Allow UNDO logs to reside in their own tablespace
By Calvin Sun on Jul 25, 2011
Note: this article was originally published on http://blogs.innodb.com on July 25, 2011 by Sunny Bains.
The InnoDB UNDO entries reside in a special system table called the UNDO log. This log is made up of several segments. These segments are called rollback segments. A segment in InnoDB is similar to what a file would be in a file system,e.g., user tables and indexes are also stored as separate segments within the same tablespace, only their format is different. In that sense there is nothing special about InnoDB UNDO logs. This feature allows storing of the UNDO log across several tablespaces.
UNDO logs contain the before image of modified records. There are two types of UNDO records, one for insert and another for updates. The insert UNDO records can be discarded on transaction rollback. The update records are used for rollback, MVCC and by purge. It is because of purge that we can’t just remove the UNDO log records once the UNDO logs are not referenced by any running transaction’s snapshot view (for MVCC). When a transaction is started it is assigned a rollback segment in a round robin scheme. Multiple transactions can be assigned the same rollback segment to write their changes. Up to a maximum of 1024 transactions can use a the same rollback segment. If you have more rollback segments then there is less contention around the rollback segment mutex.
The purge thread(s) run in the background and they read the UNDO log records from oldest to the latest, up to but not including the oldest active snapshot view in the system. It parses the UNDO log records and for entries that represent delete operations it uses the stored index key to search for the records in both the secondary and primary index and purges the entries, modifying the index tree structure if required. Normal DML operations simply delete mark the records but they don’t physically purge them, unless it is an insert that is being rolled back. This is to avoid expensive tree modifying operations in DML code. Once purge is finished with the UNDO entries it then truncates the UNDO log up to where it has processed the entries. For MVCC user transactions we need to follow the DATA_ROLL_PTR pointer to the UNDO log to build a previous version of the row.
Why did we make this change
All this activity results in lots of RANDOM IO. In order to reduce
the of random IO this feature helps by allowing the user to place the
UNDO logs anywhere in the file system. This flexibility can be used to
place them on an SSD for example.
New configuration variables
- innodb_undo_dir – This should be set to the directory where all the configured UNDO tablespaces will be created. Can be an absolute path too. Default is “.”.
- innodb_undo_tablespaces – This should be set to the number of UNDO tabespaces that you want to created. Note: This must be set at the time of database creation. Once created this cannot be changed.

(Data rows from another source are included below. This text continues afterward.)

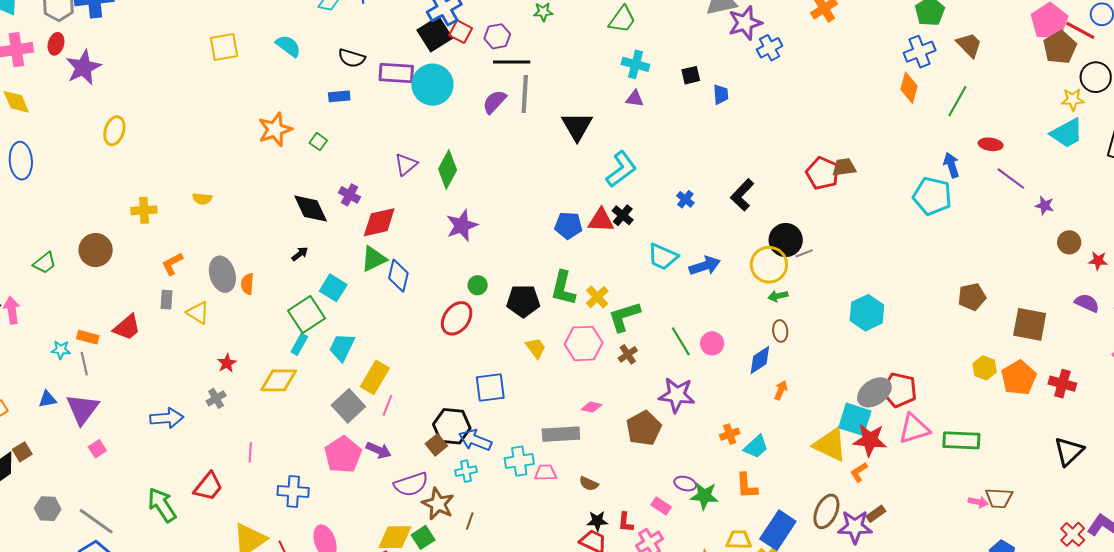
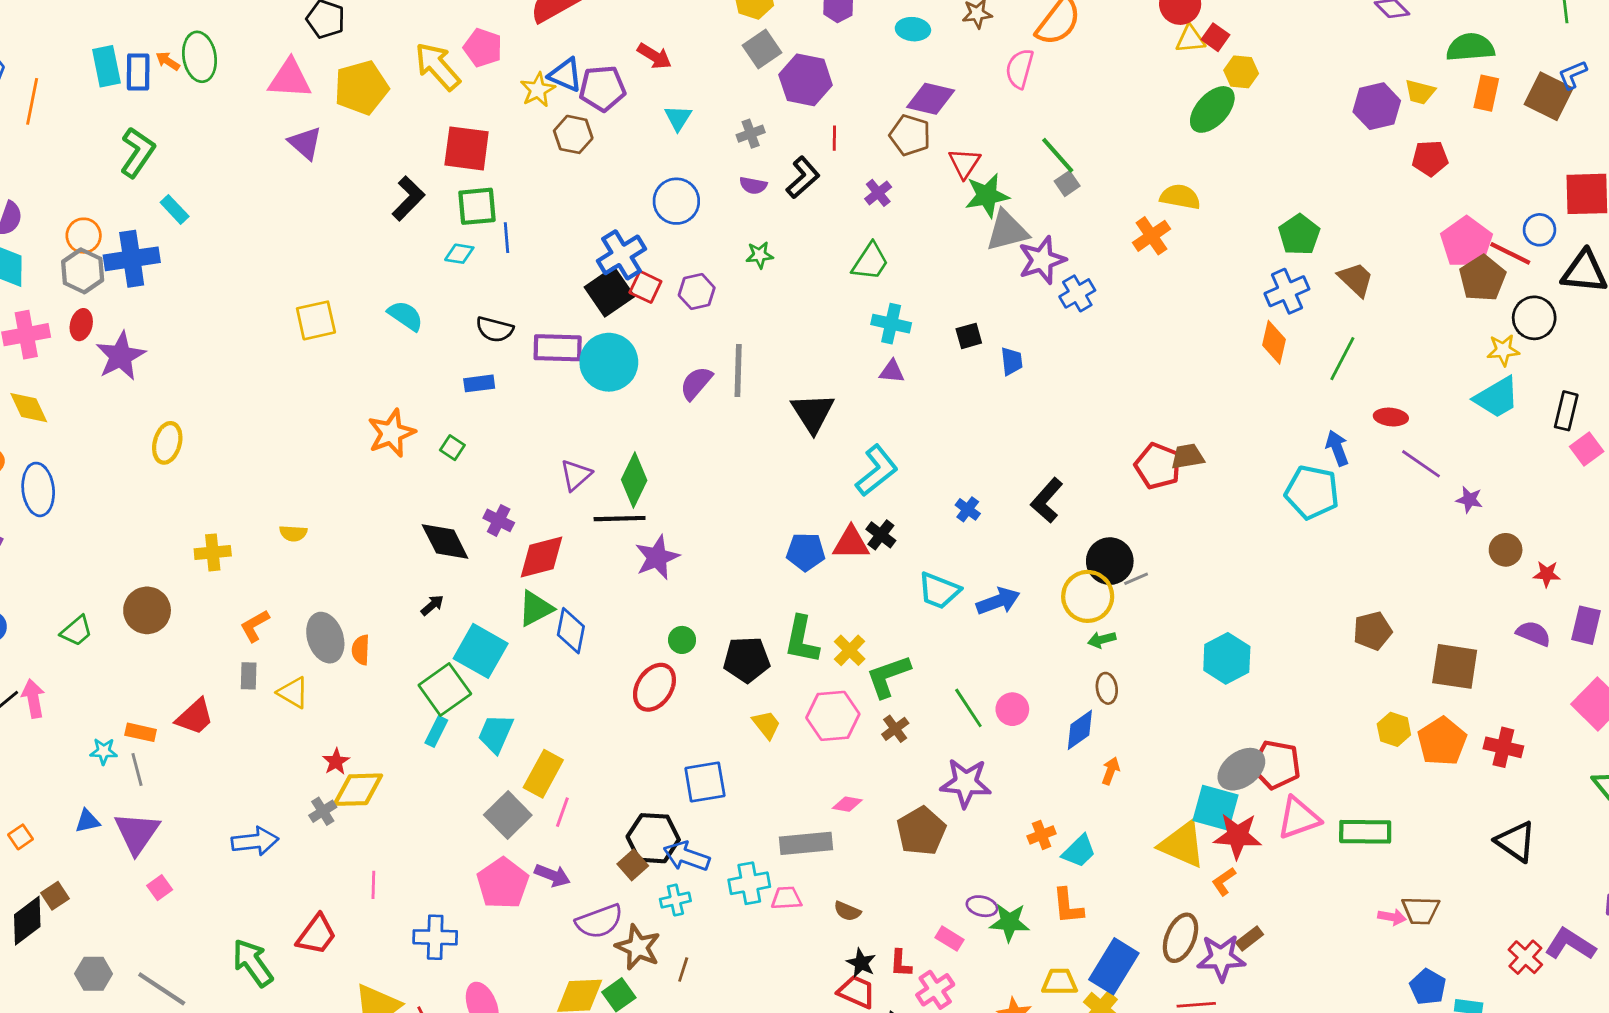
black line: (512, 62) -> (620, 519), moved
cyan square: (333, 288) -> (481, 651), size x1.4
yellow diamond: (279, 380) -> (358, 790), moved
black triangle: (1069, 451) -> (1516, 842), turned -40
black star: (597, 521) -> (861, 963), turned 30

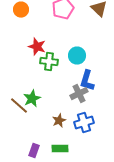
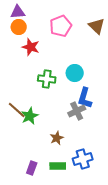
red star: (37, 47) -> (31, 47), moved
brown line: (19, 106) -> (17, 110), moved
blue cross: (84, 123) -> (83, 159), moved

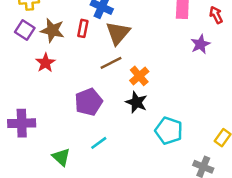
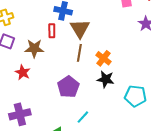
brown star: (52, 30) -> (34, 48), moved
red star: (45, 63) -> (23, 72), moved
brown line: (111, 63) -> (79, 53), turned -42

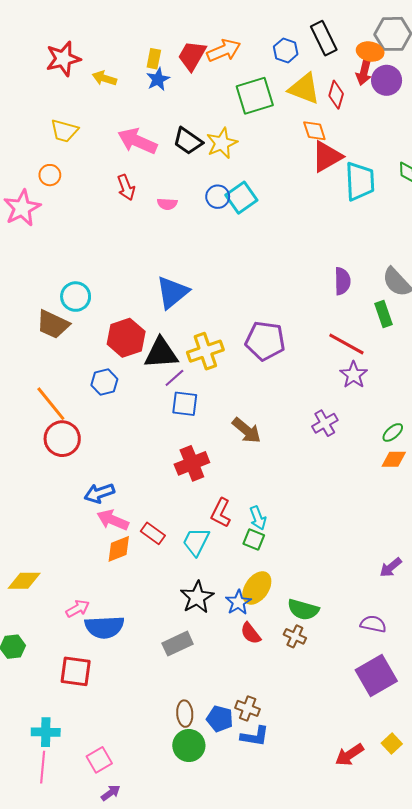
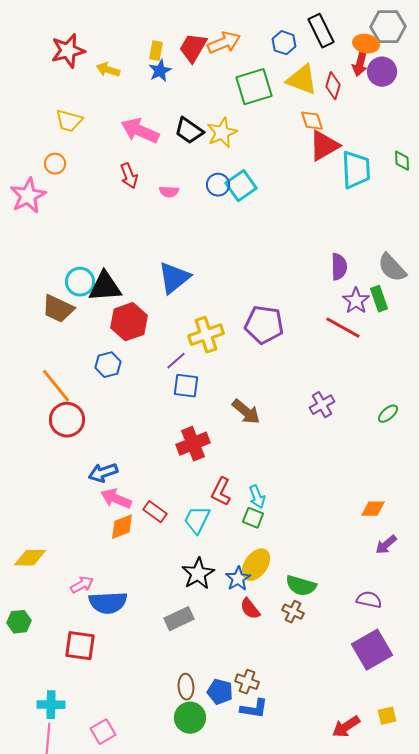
black triangle: (161, 353) -> (105, 287), moved
purple star: (354, 375) -> (356, 301), moved
orange diamond: (394, 459) -> (373, 509), moved
yellow square: (392, 743) -> (387, 716), turned 30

- innodb_undo_logs (renamed from innodb_rollback_segments) – This should be set to the minimum number of rollback segments that you want. More can be added later but they cannot be removed. However, setting it to a smaller value at runtime will ensure that only the number set will be used when assigning to transactions.
There are a few gotchas here that you should be aware off. The innodb_undo_tablespaces can be set only at the time of database creation and the value must be the same for the lifetime of the database. More UNDO tablespaces cannot be added and existing tablespaces cannot be dropped. We may add better UNDO tablespace management in the future.
Case 1. 128 segments spread across 128 segments.
- innodb_undo_logs = 128
- innodb_undo_tablespaces = 127 (we always create one log in tablespace 0, this is to avoid breaking the system tablespace layout)
Case 2. Start with one rollback segment but may want to create more later and spread them across say 4 UNDO tablespaces
- innodb_undo_tablespaces = 4
- innodb_undo_logs = 1
This will create the UNDO tablespaces but they will be empty, the single rollback segment that is created in tablespace 0 will work. Later if you want to add more tablespaces. You will need to shutdown the server and set the innodb_undo_logs variable to the number that you want. Lets say we add 2 more spaces. We would restart the server with the following parameters:
- innodb_undo_tablespaces = 4
- innodb_undo_logs = 3 - This will create two new rollback segments in the UNDO tablespace 1 and UNDO tablespace 2. Also this will disable the use of the rollback segment in tablespace 0.
If there were some UNDO records in rollback segment 1 they will be processed as normal. Only change is that no new ones will be written to rollback segment 1. It will be skipped when assigning rollback segments to new transactions.
Mapping of tablespace id to tablespace name is something that we would like to add so that users can change the path of individual tablespaces instead of all being lumped together in innodb_undo_dir. Managing these extra tablespaces is also something that we think is important, especially the adding and dropping of UNDO tablespaces including better management of the UNDO segments.
As we have seen writing to the UNDO logs and accessing them can result in a lot of random IO. One way to reduce that overhead is to place the UNDO tablespaces on SSD. This feature allows the placement of the UNDO logs anywhere on the file system in a directory that is controlled by the configuration variable innodb_undo_dir. Note: this change is not backward compatible, databases created with this feature cannot be opened by older versions of InnoDB. The main problems are that the old code doesn’t open these new system tablespaces before applying REDO and secondly there are some checks that assume space id can only be 0. The file format is not the problem as such.